THOMAS: We’ll send you the chat. They’re putting things in there if you want. You wanna express some personal note to anyone here, you folks here, just quick, stick it in the chat ‘cause we will send them all the chats.

Cheryl, you get the last word.

CHERYL: Oh! That also is not in my notes. Everybody, check out “Rising Phoenix” on Netflix. You will hear Toni in the theme music. [laughs]

THOMAS: Oh, it was “Rising,” what is it?

CHERYL: “Phoenix Rising? Rising Phoenix.”

TONI: “Rising Phoenix. Rising Phoenix.”

CHERYL: “Rising Phoenix.”

TONI: It’s a film about the Paralympics, yes.

ANN: Good.

CHERYL: I would encourage folks if you had questions that didn’t get answered because again, I really almost never look at chat—it’s too overloading—my contact information is on there. I’m happy to talk about the film, to bring it to you, and just please follow these two phenomenal women and support their work. I’m so, I just, I’m outta words, y’all. [laughs]

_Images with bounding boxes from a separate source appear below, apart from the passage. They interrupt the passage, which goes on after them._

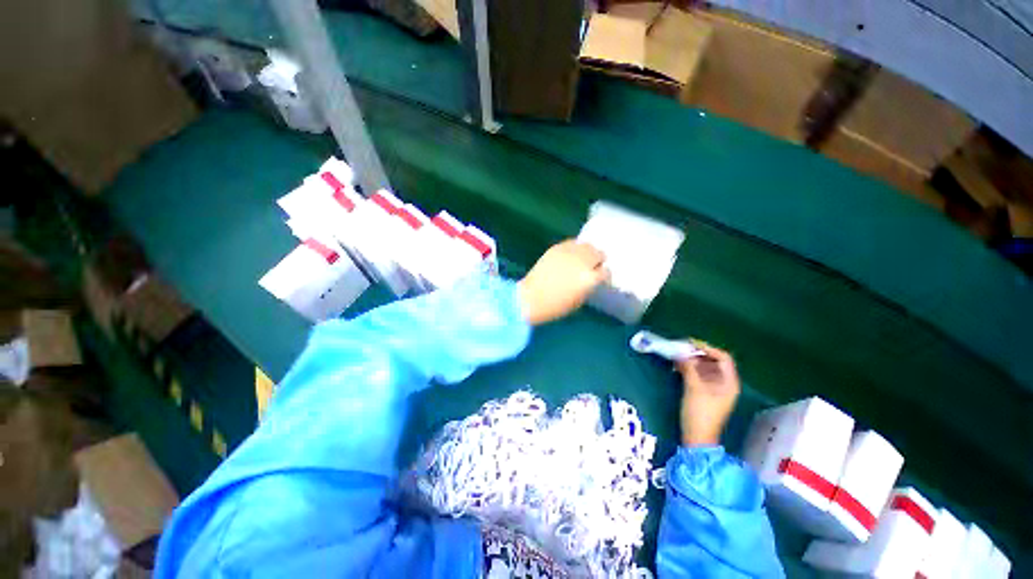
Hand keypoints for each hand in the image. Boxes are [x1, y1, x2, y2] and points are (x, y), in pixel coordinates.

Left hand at [517, 240, 608, 325]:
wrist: (531, 297)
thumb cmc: (556, 306)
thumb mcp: (580, 300)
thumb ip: (589, 285)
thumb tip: (593, 277)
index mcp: (590, 278)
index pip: (606, 272)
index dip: (604, 276)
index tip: (600, 279)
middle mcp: (583, 262)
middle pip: (599, 254)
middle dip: (597, 261)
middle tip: (591, 268)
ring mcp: (569, 252)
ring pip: (587, 246)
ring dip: (587, 253)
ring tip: (581, 260)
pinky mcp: (557, 248)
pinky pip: (572, 243)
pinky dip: (574, 249)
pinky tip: (570, 256)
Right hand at [676, 343, 740, 446]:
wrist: (697, 437)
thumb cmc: (700, 412)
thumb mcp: (694, 387)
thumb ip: (688, 367)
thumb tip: (680, 352)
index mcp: (729, 382)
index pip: (723, 358)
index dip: (707, 348)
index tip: (690, 344)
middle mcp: (725, 384)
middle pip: (713, 362)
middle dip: (697, 354)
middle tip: (680, 348)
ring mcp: (715, 389)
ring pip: (705, 368)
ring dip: (692, 361)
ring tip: (676, 356)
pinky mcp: (705, 393)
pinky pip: (699, 375)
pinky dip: (690, 369)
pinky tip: (678, 367)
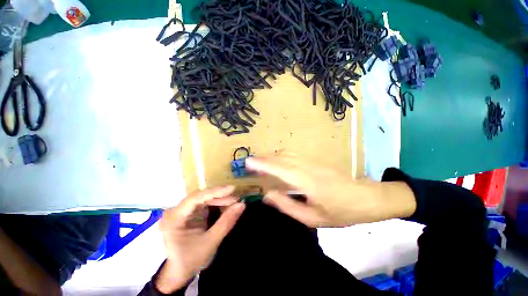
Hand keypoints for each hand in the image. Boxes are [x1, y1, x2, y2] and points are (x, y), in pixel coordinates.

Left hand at [155, 185, 244, 293]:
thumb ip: (226, 222)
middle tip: (237, 199)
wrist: (178, 273)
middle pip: (201, 197)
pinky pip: (205, 204)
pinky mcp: (190, 213)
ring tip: (234, 202)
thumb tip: (242, 205)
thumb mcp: (210, 242)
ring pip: (204, 199)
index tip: (232, 189)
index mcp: (174, 218)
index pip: (196, 198)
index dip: (215, 192)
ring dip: (220, 200)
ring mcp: (183, 211)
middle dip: (220, 197)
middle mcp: (177, 210)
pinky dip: (217, 204)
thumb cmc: (190, 260)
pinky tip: (226, 206)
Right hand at [246, 155, 415, 227]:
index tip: (248, 162)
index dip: (262, 164)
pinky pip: (293, 155)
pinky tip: (277, 161)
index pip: (279, 168)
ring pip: (287, 154)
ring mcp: (312, 161)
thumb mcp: (313, 218)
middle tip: (250, 163)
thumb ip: (287, 206)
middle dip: (263, 158)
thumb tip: (268, 195)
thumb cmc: (341, 212)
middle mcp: (307, 167)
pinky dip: (281, 156)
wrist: (366, 198)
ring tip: (260, 162)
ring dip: (271, 156)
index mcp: (306, 181)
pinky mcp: (316, 160)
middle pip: (281, 157)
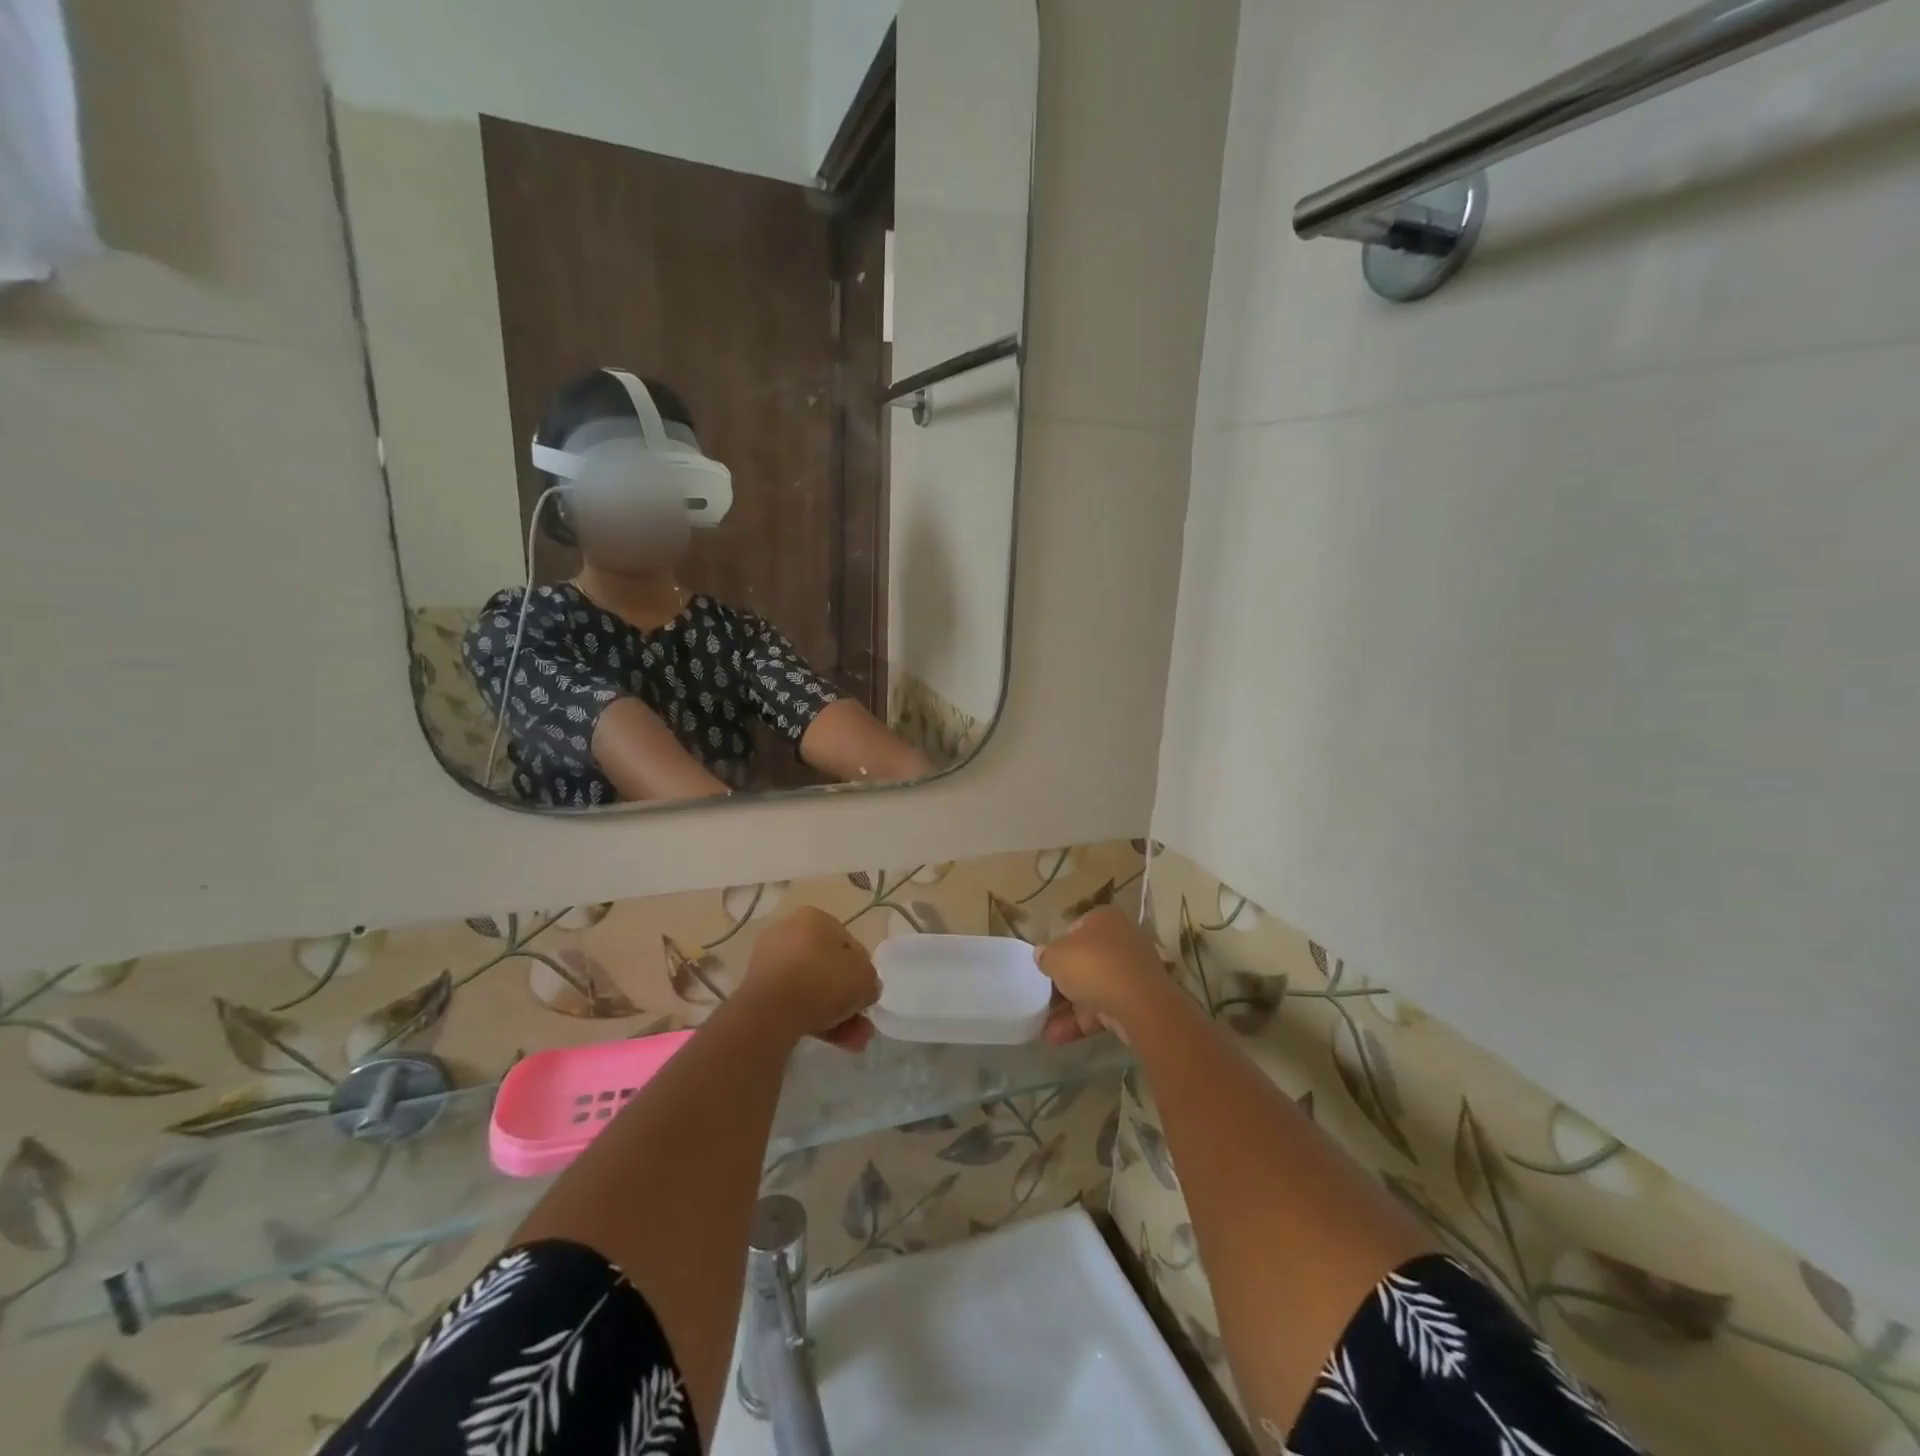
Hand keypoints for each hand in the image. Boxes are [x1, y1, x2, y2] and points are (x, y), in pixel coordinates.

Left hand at [741, 907, 880, 1050]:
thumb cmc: (823, 982)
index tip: (867, 993)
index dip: (862, 970)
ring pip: (812, 989)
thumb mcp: (865, 979)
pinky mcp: (758, 992)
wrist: (770, 1013)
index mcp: (814, 918)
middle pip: (828, 968)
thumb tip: (864, 990)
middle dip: (848, 999)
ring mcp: (770, 963)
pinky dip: (813, 1019)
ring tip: (854, 1041)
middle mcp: (789, 933)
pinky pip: (793, 1002)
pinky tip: (834, 1041)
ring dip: (836, 1014)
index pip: (848, 943)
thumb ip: (870, 982)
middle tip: (863, 1023)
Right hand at [1035, 905, 1176, 1045]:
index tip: (1045, 967)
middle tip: (1041, 998)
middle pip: (1085, 961)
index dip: (1057, 948)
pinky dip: (1080, 1022)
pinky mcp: (1137, 1001)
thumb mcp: (1056, 956)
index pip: (1075, 929)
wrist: (1139, 1005)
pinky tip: (1055, 1037)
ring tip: (1041, 1026)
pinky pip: (1103, 1008)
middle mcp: (1121, 940)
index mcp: (1104, 919)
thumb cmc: (1093, 966)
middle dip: (1061, 983)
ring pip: (1093, 988)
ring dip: (1066, 1008)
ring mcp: (1131, 972)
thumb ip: (1045, 955)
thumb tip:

TONI: And Cheryl, I look more, I look forward to seeing what’s next from you.

CHERYL: [laughs]

THOMAS: I do, too. I was just gonna say I suspect we haven’t seen the last of any of you.

TONI: No.

THOMAS: Yeah, you haven’t seen the last of us, so.

CHERYL: Right.

THOMAS: [chill electronica plays till the end] So, thank you so much, and have a good afternoon/evening. And for everybody that came, thank you for coming! And that concludes our evening. See you all later.

CHERYL: All right. Thanks.

TONI: Bye, guys!

ANN: Bye!

CHERYL: Stay warm, Toni! [laughs]

TONI: Yeah. Aw! I gotta go back to the cold house! OK?

CHERYL: [laughs] Take care. Bye!

TONI: Bye.

[upbeat theme music]

CHERYL: Every episode is transcribed. Links, guest info, and transcripts are all at WhoAmIToStopIt.com, my disability arts blog. I’m Cheryl, and…

TWO VOICES: this is Pigeonhole.

CHERYL: Pigeonhole: Don’t sit where society puts you.